State Minister for National Reconciliation Affairs
- In office 23 June 2011 – 26 November 2018

Leader of the Syrian Social Nationalist Party (Intifada)
- Incumbent
- Assumed office 23 June 2011

Personal details
- Born: 1962 (age 63–64) Hama, Syria
- Party: Syrian Social Nationalist Party (Intifada)
- Children: 2
- Alma mater: University of Damascus

= Ali Haidar (politician) =

Syrian politician (born 1962)

Ali Haidar (born 1962) is a Syrian politician who is the leader of the Syrian Social Nationalist Party – Intifada Wing, and from June 2011 to November 2018 was the Minister of State for National Reconciliation Affairs.

==Early life==
Ali Haidar was born to an Alawite family in Hama-Masyaf in 1962. He studied ophthalmology at the Damascus University, and specialized in surgery and eye diseases. Whilst studying ophthalmology he was classmates with Bashar al-Assad.
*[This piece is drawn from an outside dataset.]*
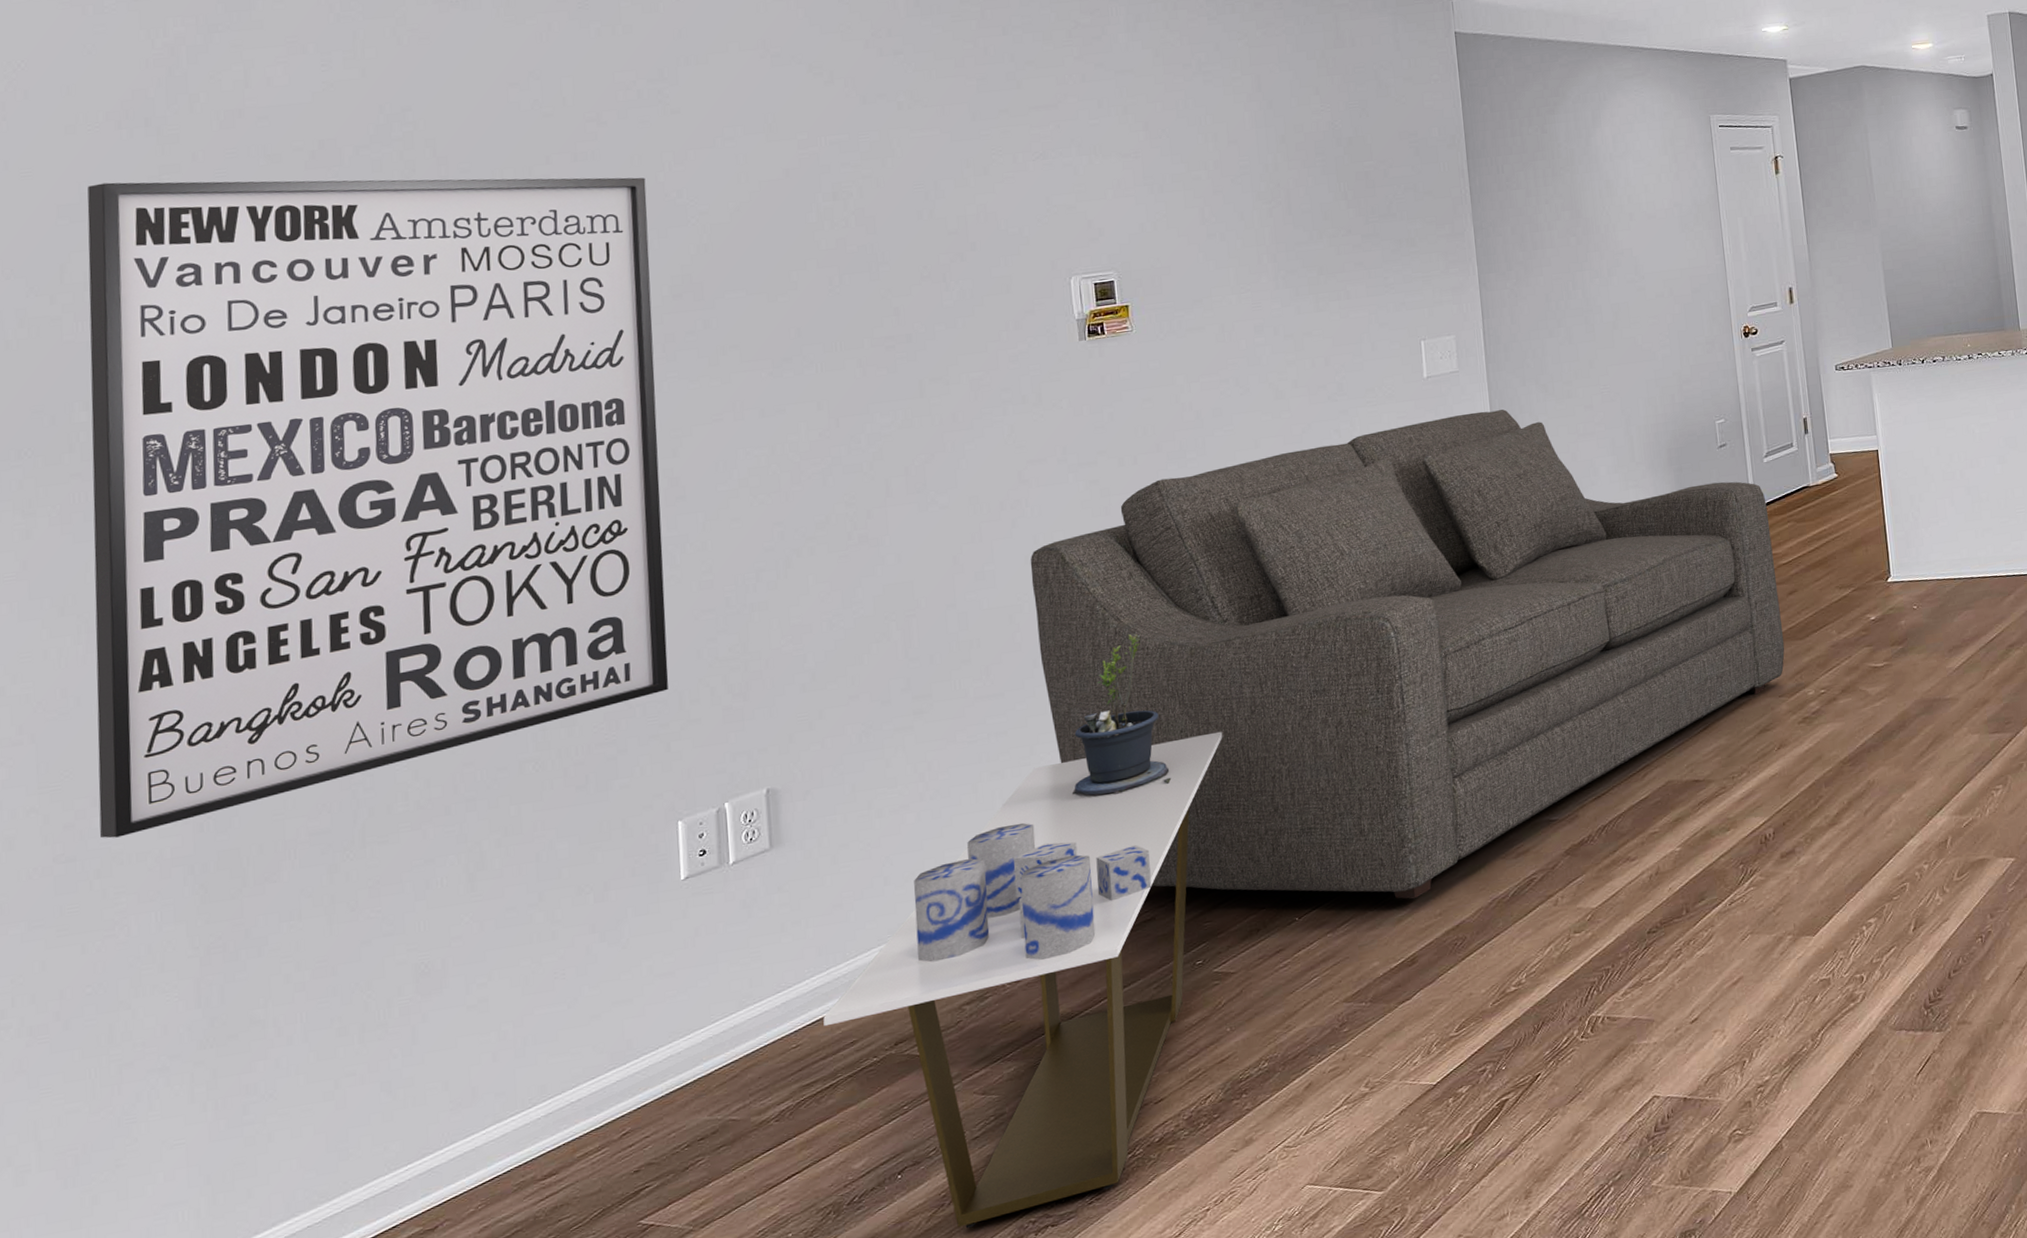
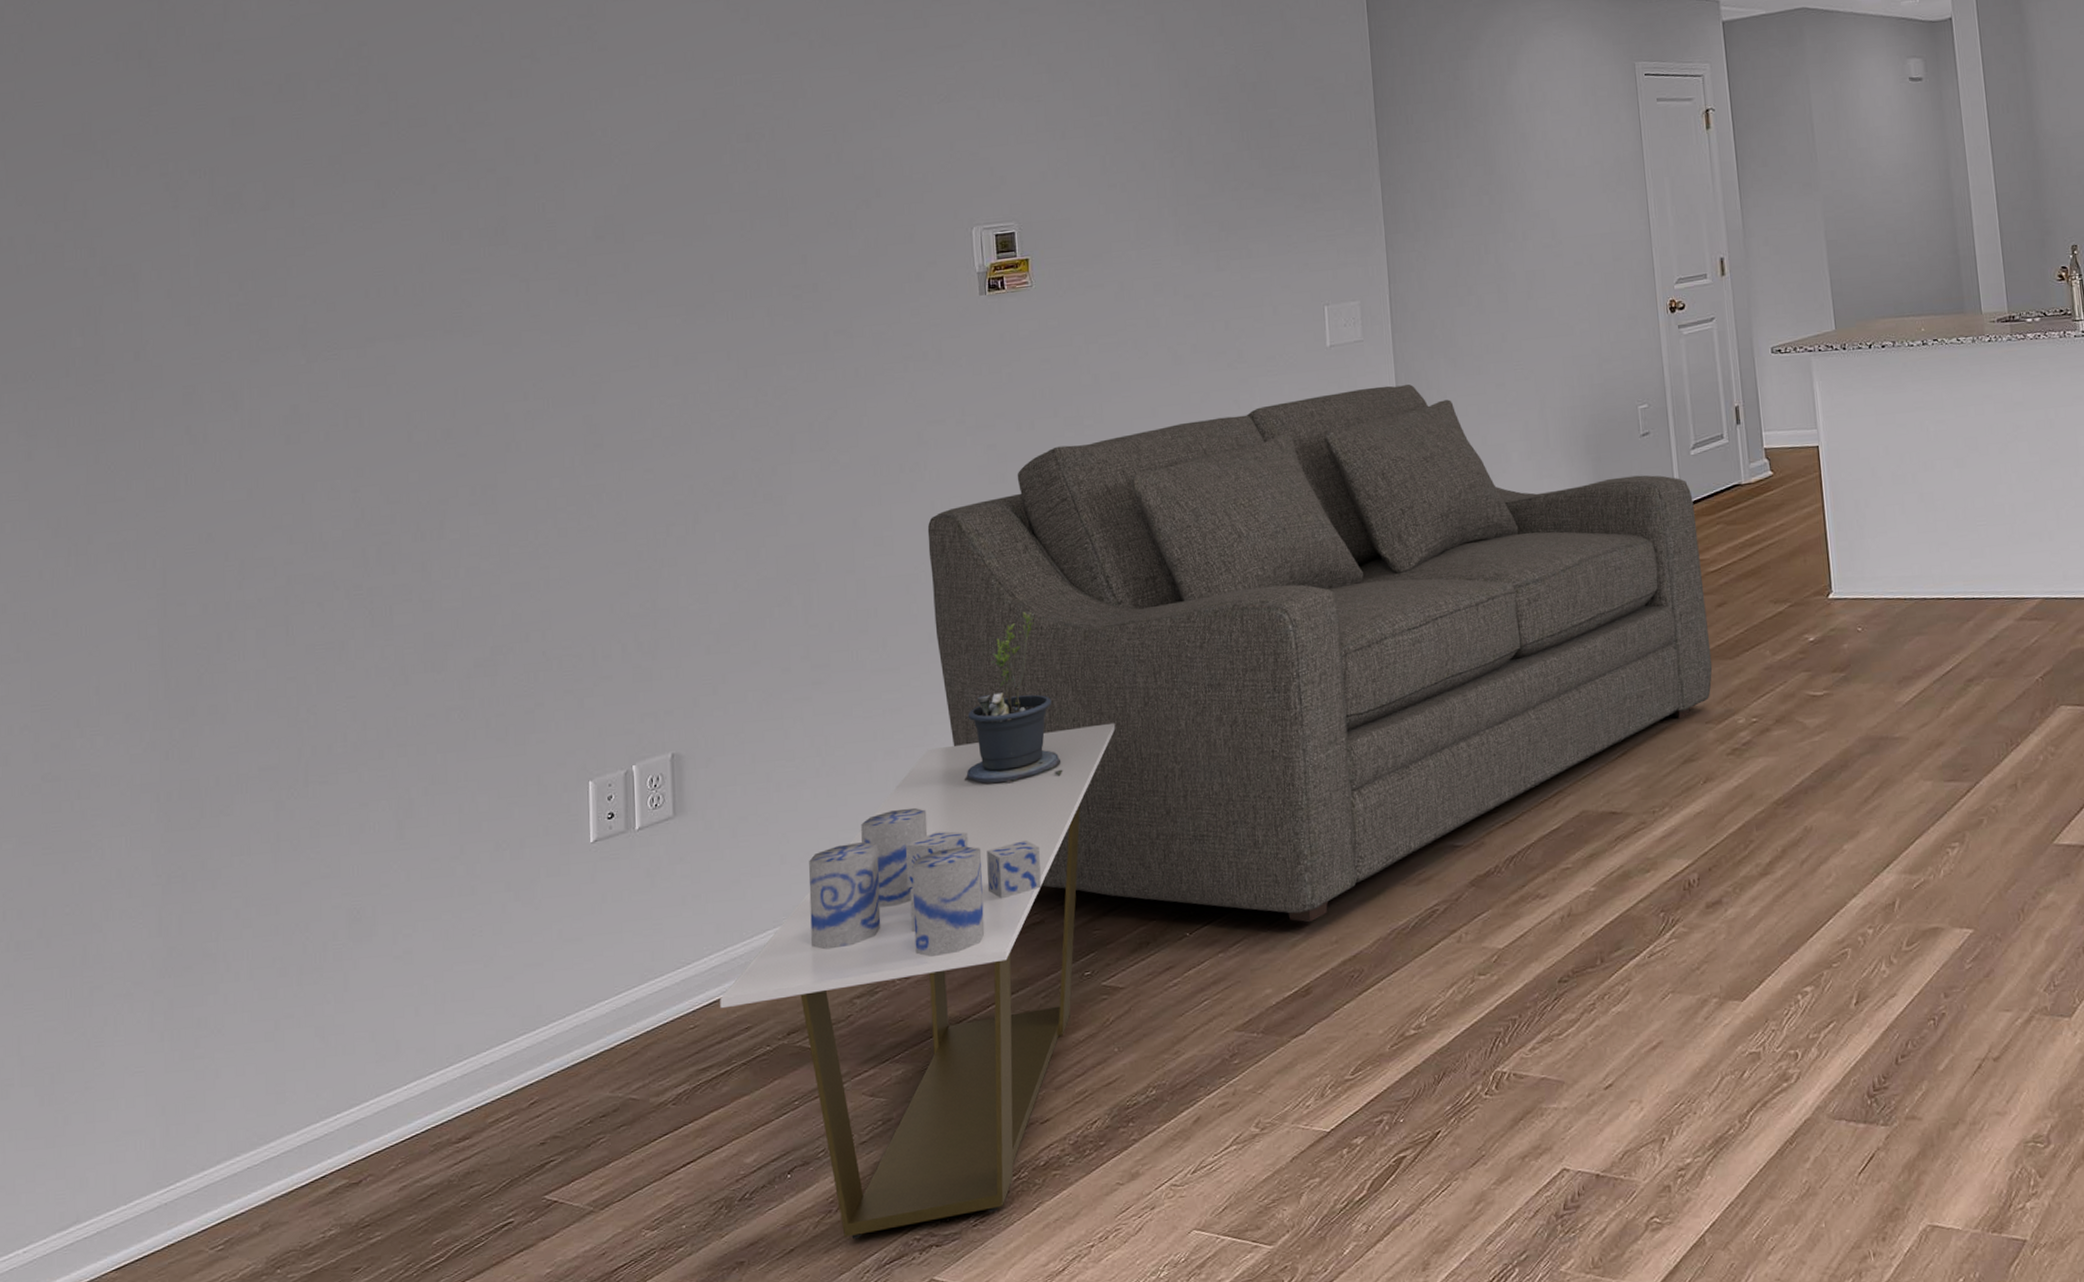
wall art: present [87,177,669,839] -> none [81,113,584,761]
He graduated from Damascus University in 1994.

==Career==
In 2012, Haidar led his party into the Popular Front for Change and Liberation coalition of non-Ba'athist parties in the Syrian parliament. Haidar is one of two non-Ba'athist candidates elected to Parliament in May 2012 who were given ministerial posts, the other being Jamil Qadri.
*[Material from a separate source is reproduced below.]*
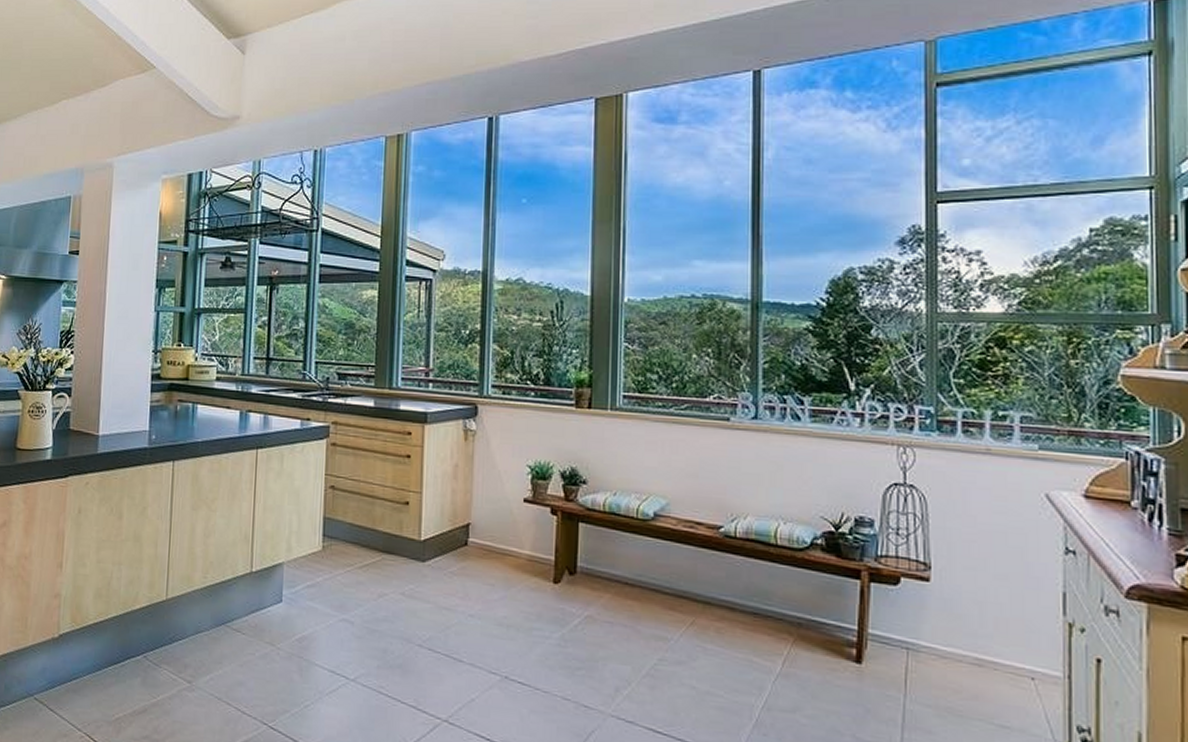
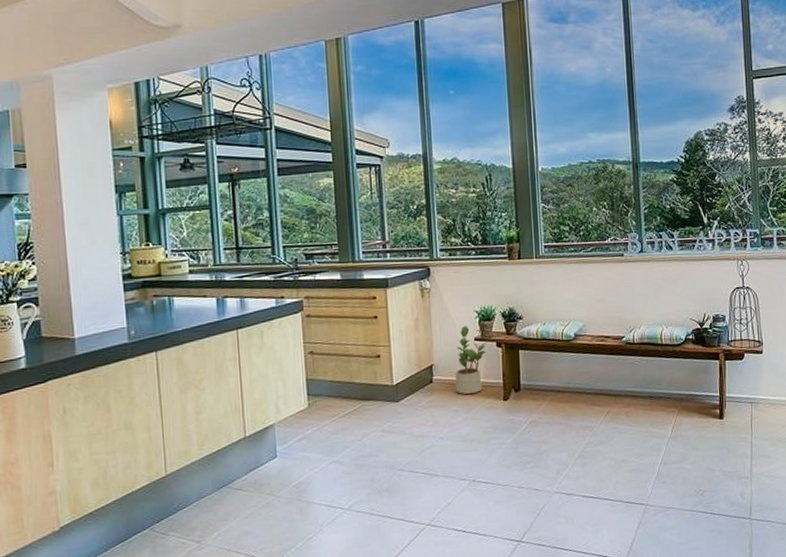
potted plant: none [494,482,540,567] -> present [455,326,488,394]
On 12 February 2013, Haidar stated in a press briefing that the Syrian government can hold talks with head of Syrian opposition, Moaz al Khatib. These talks did not transpire. Haidar announced in May 2014 that his party was withdrawing from the Popular Front for Change and Liberation over discrepancy in positions towards the presidential election; his SSNP supported the re-election of Bashar al-Assad.

==Personal life==
Haidar is married and has two children. His son Ismail was murdered on 2 May 2012 alongside SSNP member Fadi Atawneh on the al-Mahnaya junction on the road between Homs and Masyaf when their car was ambushed by members of the Syrian armed opposition.